Another possible solution is to consider establishing a company to own the properties. The rate of corporation tax is currently less than the rate of income tax and furthermore there is no restriction on tax relief for mortgage interest. We always say that the longer-term objectives must be clearly defined in order to make the best decision. But if the landlord already has a property portfolio, then the stamp duty and the capital gains tax burden of selling your own properties to your own new company is likely to be too great an obstacle - though there are statutory incorporation reliefs that can work in very specific circumstances.
An investor starting now with a long-term objective and who personally does not need access in the short term to the profits from his property, should look much harder at setting up a company to hold the target properties. Arrangements for a new company to raise finance may be complex but there are specialist lenders who may entertain lending, depending on the personal circumstances of the directors. Once established, the limited company’s portfolio could grow at the same time as enjoying the lower rate of corporation tax.

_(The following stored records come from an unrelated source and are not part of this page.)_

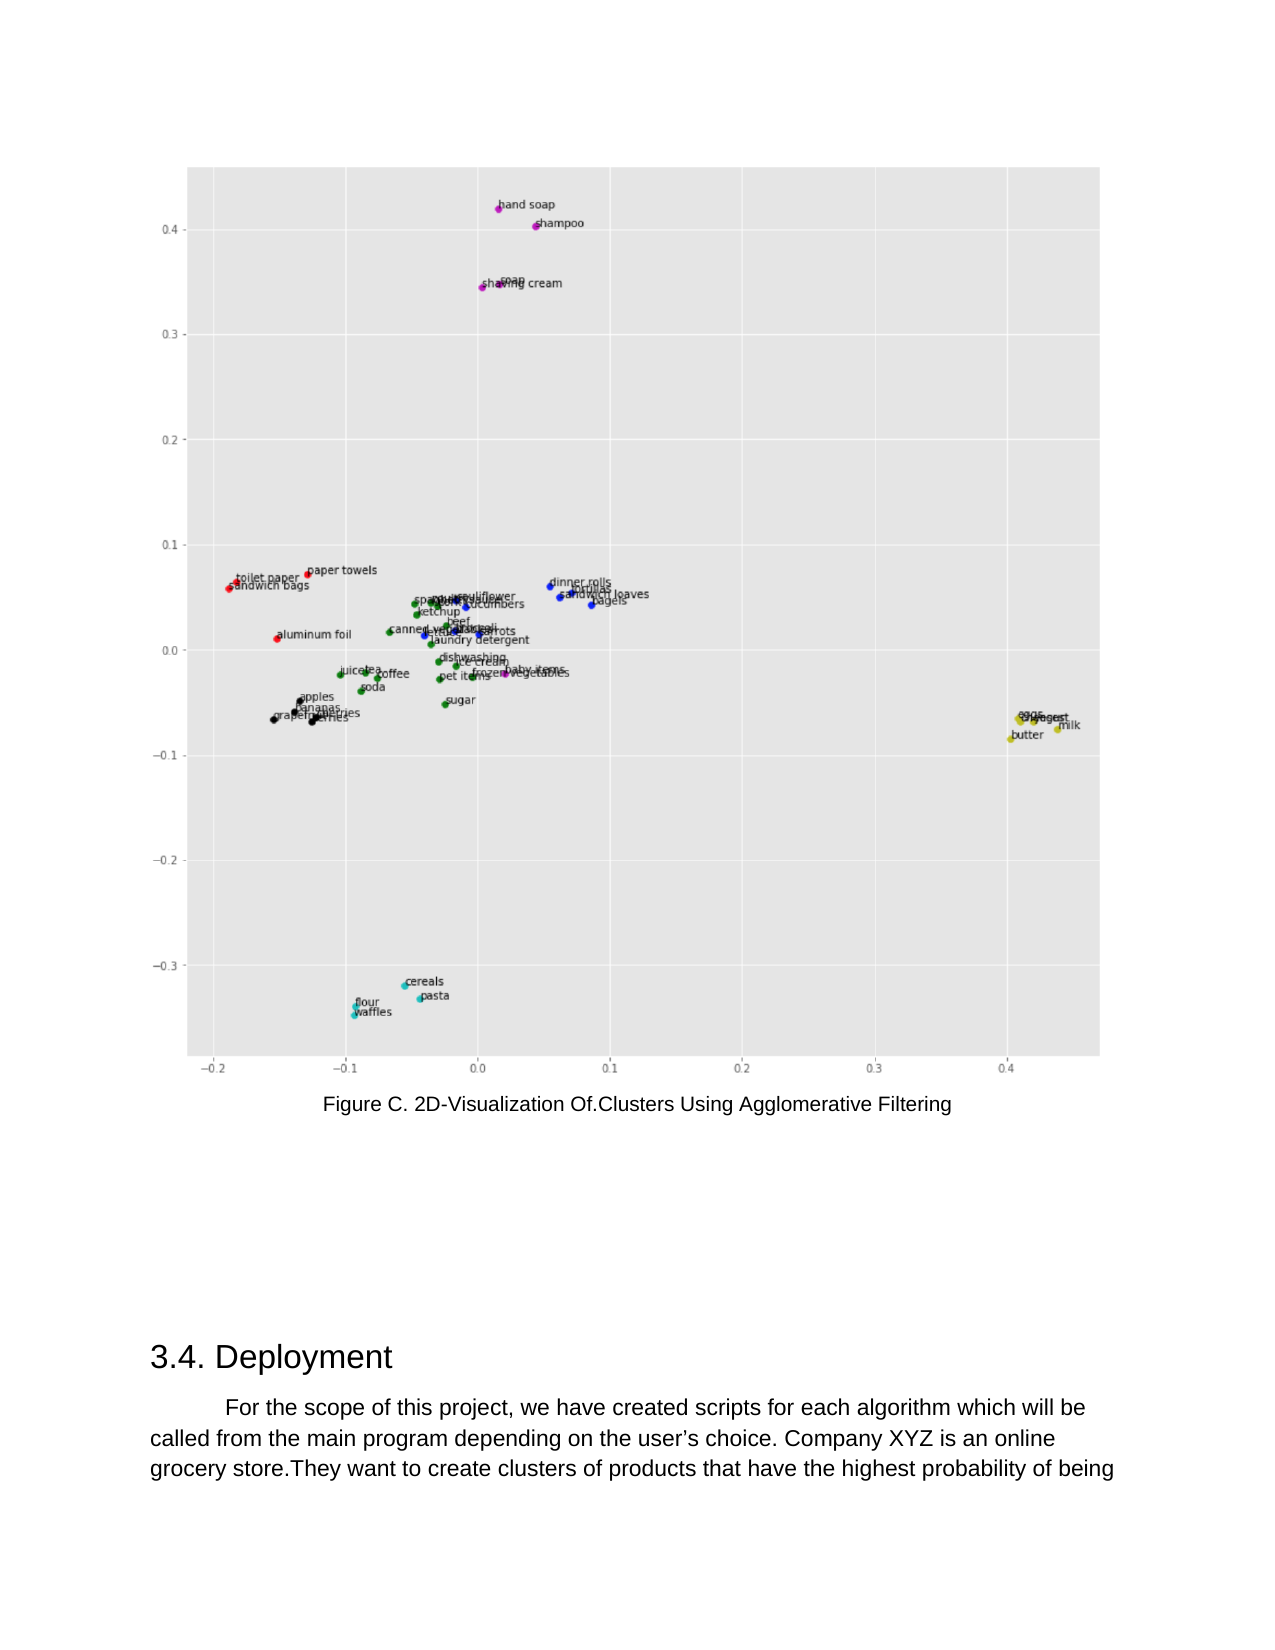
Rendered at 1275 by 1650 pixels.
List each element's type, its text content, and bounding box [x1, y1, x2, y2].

text Figure C. 2D-Visualization Of.Clusters Using Agglomerative Filtering [150, 1091, 1125, 1115]
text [150, 1394, 1125, 1481]
picture [150, 150, 1125, 1088]
subtitle 3.4. Deployment [150, 1338, 1125, 1376]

Any future sales of properties would be taxed at future corporation tax rates rather than the higher capital gains tax rates an individual would be liable to; though the company does not have an annual exemption allowance which for an individual is currently £12,300 pa. Remember as well that the proceeds of a future disposal remain in the company and to extract them would involve a further tier of tax, though careful planning may be able to help with this. Another route that could be of interest would be to establish a family investment company which would have bespoke rules and would enjoy potential inheritance tax and income tax savings for those involved. This is a specialist area though and great care should be taken.